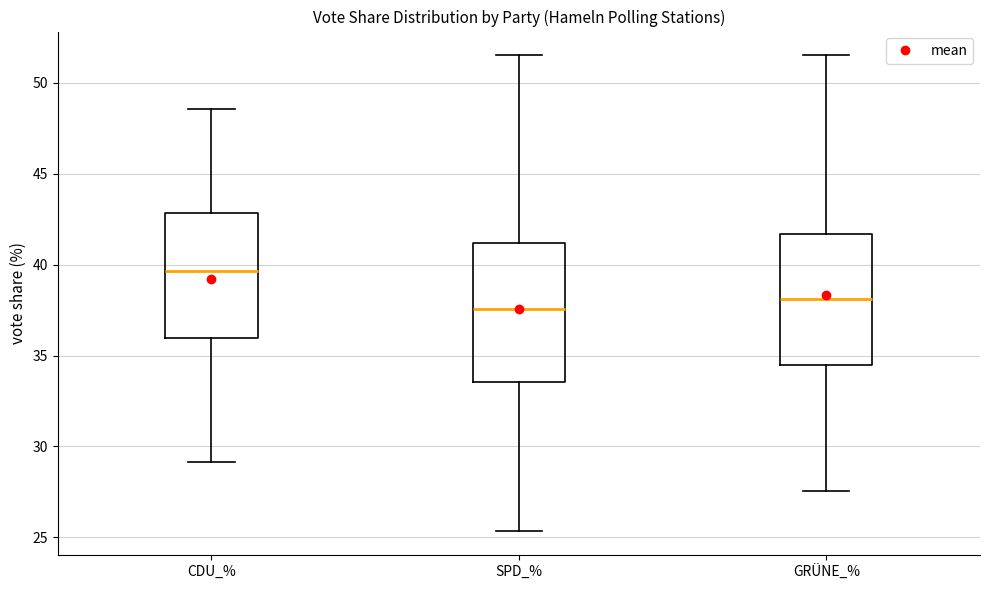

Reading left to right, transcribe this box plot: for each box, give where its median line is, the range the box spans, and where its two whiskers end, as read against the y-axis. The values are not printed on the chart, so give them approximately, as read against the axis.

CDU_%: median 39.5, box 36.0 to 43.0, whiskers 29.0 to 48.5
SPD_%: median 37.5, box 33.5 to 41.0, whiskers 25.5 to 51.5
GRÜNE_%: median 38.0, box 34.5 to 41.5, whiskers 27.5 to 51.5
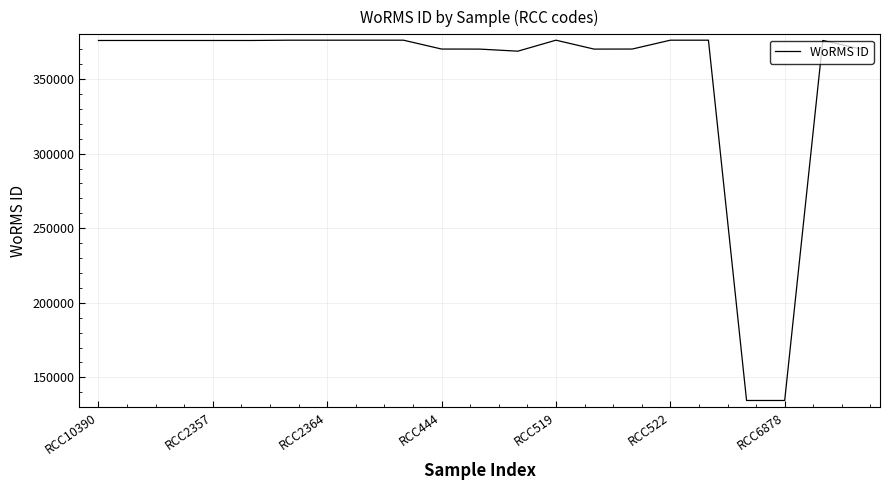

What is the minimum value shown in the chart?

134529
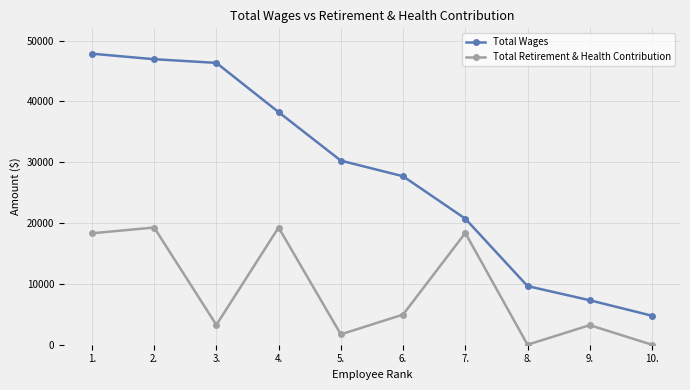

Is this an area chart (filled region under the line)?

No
==*==
*Your goal*
Render the records above as a single numbered list, one line per item and with the blank lines left out. Leave out the pictures.

*Answer to this exercise*
1. Reading left to right, transcribe this box plot: for each box, give where its median line is, the range the box spans, and where its two whiskers end, as read against the y-axis. The values are not printed on the chart, so give them approximately, as read against the axis.
2. CDU_%: median 39.5, box 36.0 to 43.0, whiskers 29.0 to 48.5
3. SPD_%: median 37.5, box 33.5 to 41.0, whiskers 25.5 to 51.5
4. GRÜNE_%: median 38.0, box 34.5 to 41.5, whiskers 27.5 to 51.5
5. What is the minimum value shown in the chart?
6. 134529
7. Is this an area chart (filled region under the line)?
8. No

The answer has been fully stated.